Extracted data entries
_ _ _ _ _ _ _
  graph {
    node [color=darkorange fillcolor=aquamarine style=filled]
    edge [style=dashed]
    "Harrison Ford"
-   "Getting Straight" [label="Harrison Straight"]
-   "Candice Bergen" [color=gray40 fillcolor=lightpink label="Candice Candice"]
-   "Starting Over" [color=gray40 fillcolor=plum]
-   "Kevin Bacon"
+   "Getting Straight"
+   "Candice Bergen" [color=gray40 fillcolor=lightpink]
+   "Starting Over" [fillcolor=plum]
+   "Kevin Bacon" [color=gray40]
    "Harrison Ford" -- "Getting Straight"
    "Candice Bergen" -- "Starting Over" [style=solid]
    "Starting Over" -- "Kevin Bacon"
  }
_ _ _ _ _ _ _
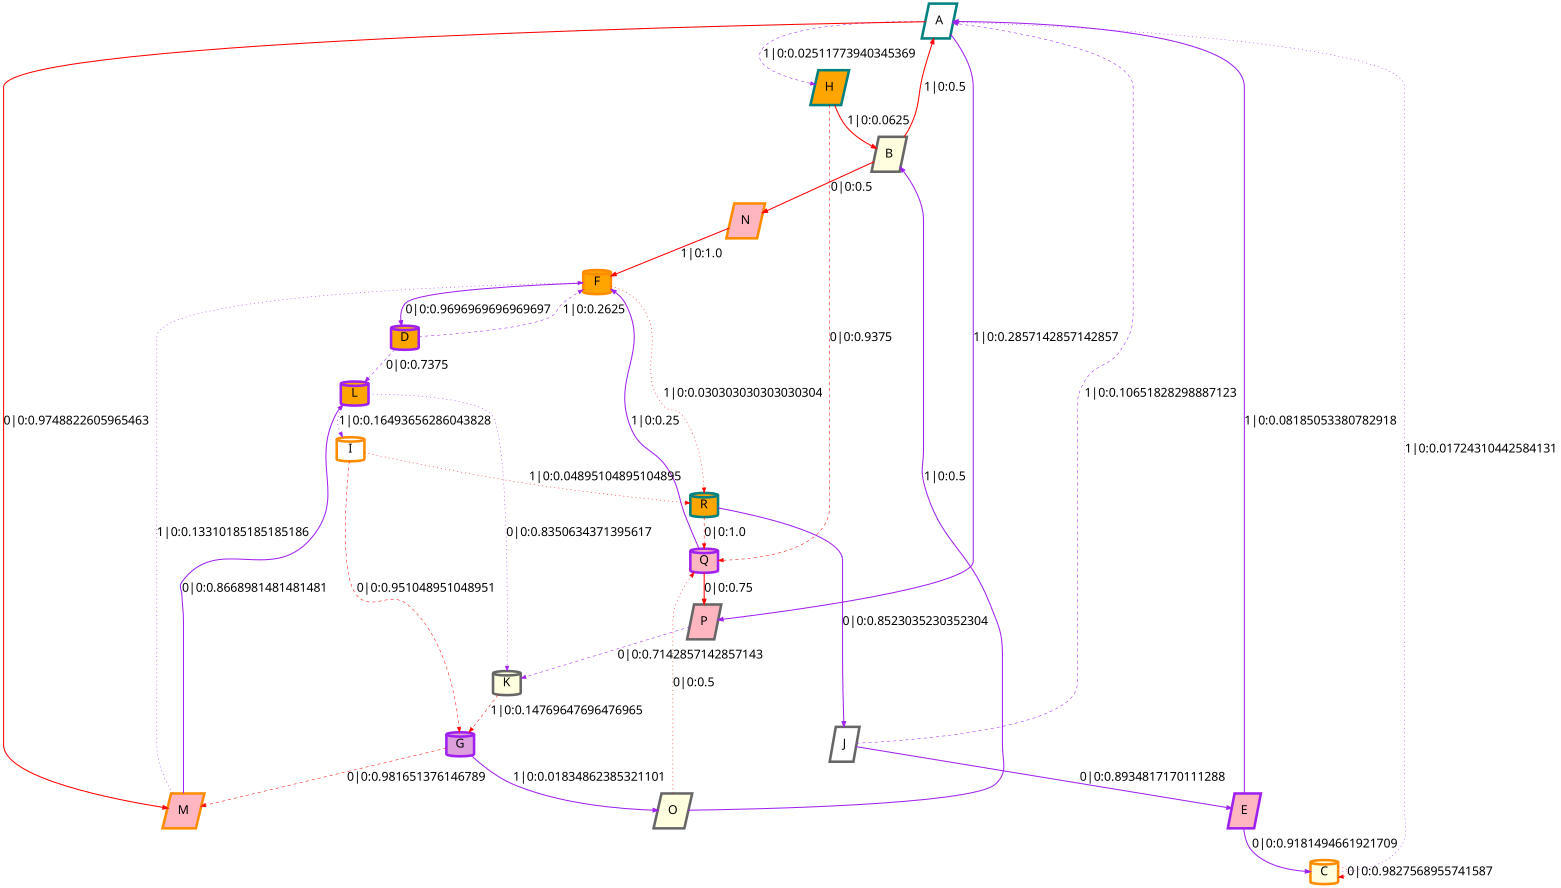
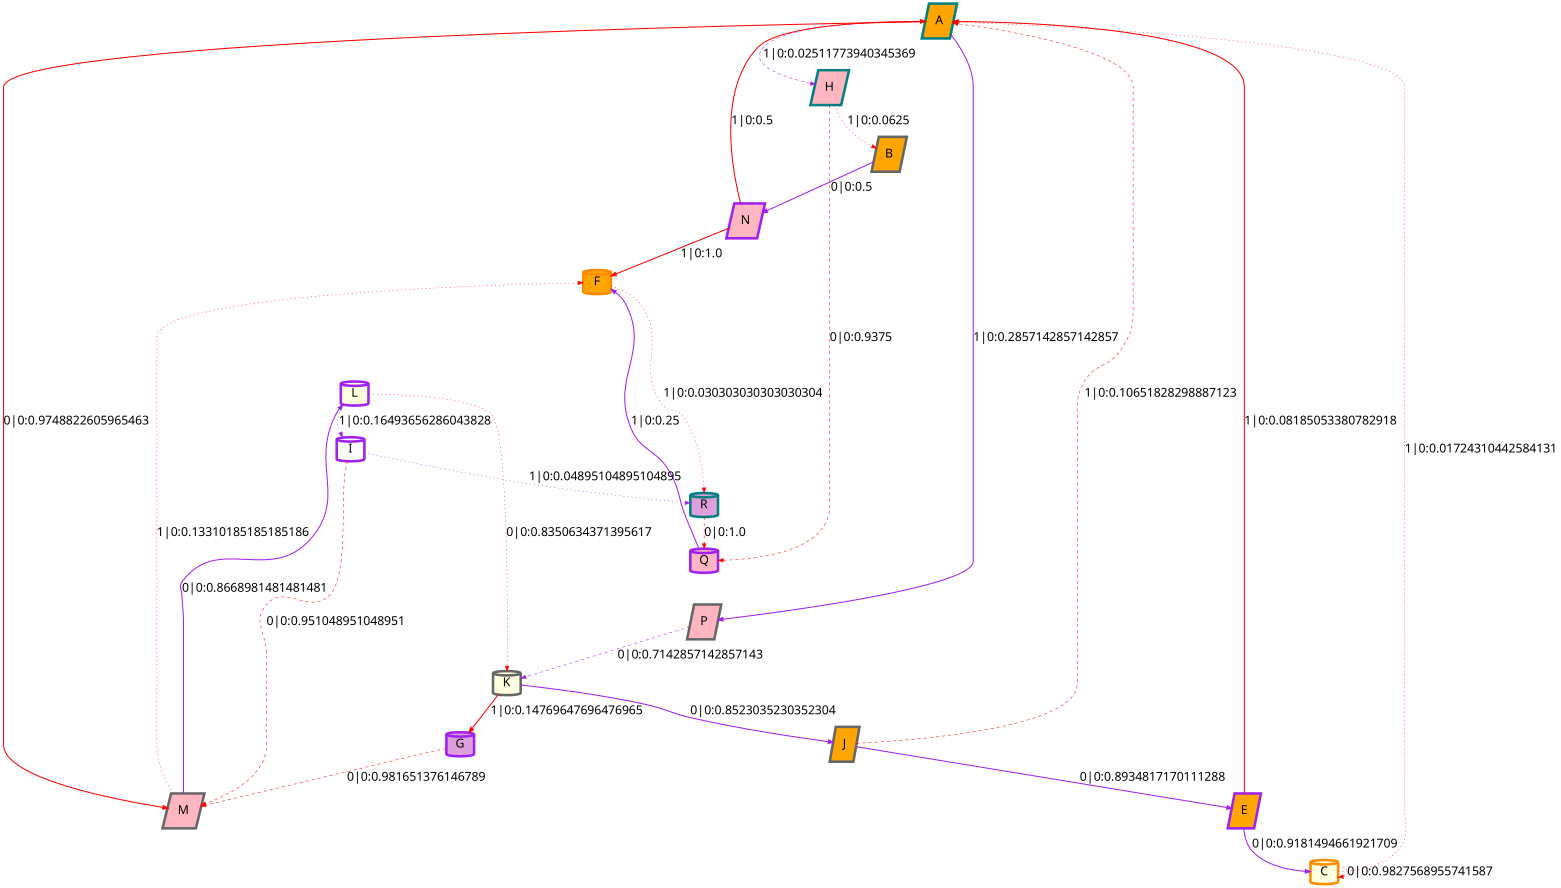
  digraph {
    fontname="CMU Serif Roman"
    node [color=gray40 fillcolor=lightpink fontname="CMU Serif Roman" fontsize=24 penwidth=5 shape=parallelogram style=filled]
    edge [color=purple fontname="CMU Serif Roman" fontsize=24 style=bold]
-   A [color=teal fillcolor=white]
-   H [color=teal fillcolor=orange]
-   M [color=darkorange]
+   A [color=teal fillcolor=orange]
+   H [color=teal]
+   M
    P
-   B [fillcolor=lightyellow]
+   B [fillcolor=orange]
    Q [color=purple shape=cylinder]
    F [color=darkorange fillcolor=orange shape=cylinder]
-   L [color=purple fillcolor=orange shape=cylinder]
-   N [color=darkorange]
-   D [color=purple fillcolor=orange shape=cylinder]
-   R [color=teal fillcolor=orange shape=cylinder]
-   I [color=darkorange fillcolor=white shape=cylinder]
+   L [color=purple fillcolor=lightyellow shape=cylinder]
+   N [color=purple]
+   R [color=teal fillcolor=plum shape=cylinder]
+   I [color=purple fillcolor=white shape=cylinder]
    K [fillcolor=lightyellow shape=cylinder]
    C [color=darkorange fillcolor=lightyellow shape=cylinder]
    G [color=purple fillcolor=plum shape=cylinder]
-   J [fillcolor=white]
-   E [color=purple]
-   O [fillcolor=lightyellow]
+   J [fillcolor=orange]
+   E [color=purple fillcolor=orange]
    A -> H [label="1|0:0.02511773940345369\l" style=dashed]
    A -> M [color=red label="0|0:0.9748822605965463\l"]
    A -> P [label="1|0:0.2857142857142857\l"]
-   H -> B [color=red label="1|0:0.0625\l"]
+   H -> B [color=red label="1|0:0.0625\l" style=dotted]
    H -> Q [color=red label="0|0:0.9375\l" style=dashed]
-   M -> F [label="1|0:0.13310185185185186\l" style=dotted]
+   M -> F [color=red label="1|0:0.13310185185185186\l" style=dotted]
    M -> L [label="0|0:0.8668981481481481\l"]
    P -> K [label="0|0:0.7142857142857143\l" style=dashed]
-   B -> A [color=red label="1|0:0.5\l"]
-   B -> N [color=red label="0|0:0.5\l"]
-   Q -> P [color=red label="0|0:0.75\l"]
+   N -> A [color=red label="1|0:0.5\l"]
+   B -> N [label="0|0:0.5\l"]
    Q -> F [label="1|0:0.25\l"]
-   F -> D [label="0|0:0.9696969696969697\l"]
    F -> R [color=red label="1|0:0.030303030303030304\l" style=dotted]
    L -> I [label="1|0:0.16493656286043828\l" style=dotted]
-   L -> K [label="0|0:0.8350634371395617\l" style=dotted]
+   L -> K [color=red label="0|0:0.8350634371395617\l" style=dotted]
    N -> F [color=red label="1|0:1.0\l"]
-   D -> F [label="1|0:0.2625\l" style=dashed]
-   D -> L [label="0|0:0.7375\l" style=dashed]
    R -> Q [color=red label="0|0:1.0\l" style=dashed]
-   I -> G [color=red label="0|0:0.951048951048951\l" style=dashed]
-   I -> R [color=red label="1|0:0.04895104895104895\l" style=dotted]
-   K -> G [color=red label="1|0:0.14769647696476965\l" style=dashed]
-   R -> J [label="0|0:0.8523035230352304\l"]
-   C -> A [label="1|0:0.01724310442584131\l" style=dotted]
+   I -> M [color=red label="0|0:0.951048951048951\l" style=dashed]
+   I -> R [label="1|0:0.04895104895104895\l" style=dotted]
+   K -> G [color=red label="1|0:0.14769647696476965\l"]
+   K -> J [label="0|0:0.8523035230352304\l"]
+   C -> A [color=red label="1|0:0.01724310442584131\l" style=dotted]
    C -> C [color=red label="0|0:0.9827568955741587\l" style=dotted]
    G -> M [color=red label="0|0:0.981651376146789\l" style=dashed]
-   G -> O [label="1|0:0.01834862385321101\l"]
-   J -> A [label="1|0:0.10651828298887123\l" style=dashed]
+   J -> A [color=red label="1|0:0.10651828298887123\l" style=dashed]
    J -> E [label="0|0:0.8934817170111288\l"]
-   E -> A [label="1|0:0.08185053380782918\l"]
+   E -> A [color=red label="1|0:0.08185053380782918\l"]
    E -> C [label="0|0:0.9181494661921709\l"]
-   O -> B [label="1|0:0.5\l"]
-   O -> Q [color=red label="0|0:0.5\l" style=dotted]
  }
_ _ _ _ _ _ _
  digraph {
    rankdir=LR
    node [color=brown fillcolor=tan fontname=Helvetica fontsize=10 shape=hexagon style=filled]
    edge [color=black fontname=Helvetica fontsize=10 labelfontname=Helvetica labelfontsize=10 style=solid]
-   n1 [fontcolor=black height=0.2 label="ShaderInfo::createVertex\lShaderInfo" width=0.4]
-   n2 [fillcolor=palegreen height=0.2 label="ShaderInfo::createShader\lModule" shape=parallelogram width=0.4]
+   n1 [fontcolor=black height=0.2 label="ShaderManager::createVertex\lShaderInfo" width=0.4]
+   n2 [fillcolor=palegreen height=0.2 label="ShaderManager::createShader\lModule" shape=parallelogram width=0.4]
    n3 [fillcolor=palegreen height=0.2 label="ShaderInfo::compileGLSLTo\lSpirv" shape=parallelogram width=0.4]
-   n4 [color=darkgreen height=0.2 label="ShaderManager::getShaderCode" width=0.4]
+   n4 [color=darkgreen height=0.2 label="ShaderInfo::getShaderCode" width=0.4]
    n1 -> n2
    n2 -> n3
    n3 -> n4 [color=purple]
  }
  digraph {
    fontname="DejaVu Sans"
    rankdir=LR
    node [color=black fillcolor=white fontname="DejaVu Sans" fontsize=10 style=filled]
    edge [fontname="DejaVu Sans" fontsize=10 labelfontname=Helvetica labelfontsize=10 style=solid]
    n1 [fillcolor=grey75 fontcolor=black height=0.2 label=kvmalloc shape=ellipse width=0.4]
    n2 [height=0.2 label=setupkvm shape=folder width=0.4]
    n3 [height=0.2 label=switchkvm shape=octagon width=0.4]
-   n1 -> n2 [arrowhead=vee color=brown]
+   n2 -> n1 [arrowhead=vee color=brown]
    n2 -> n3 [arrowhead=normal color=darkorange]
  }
_ _ _ _ _ _ _
Problem requirements
Pull out every line of the material above that contains the string "node", and list them.

Finished answer
    node [color=darkorange fillcolor=aquamarine style=filled]
    node [color=gray40 fillcolor=lightpink fontname="CMU Serif Roman" fontsize=24 penwidth=5 shape=parallelogram style=filled]
    node [color=brown fillcolor=tan fontname=Helvetica fontsize=10 shape=hexagon style=filled]
    node [color=black fillcolor=white fontname="DejaVu Sans" fontsize=10 style=filled]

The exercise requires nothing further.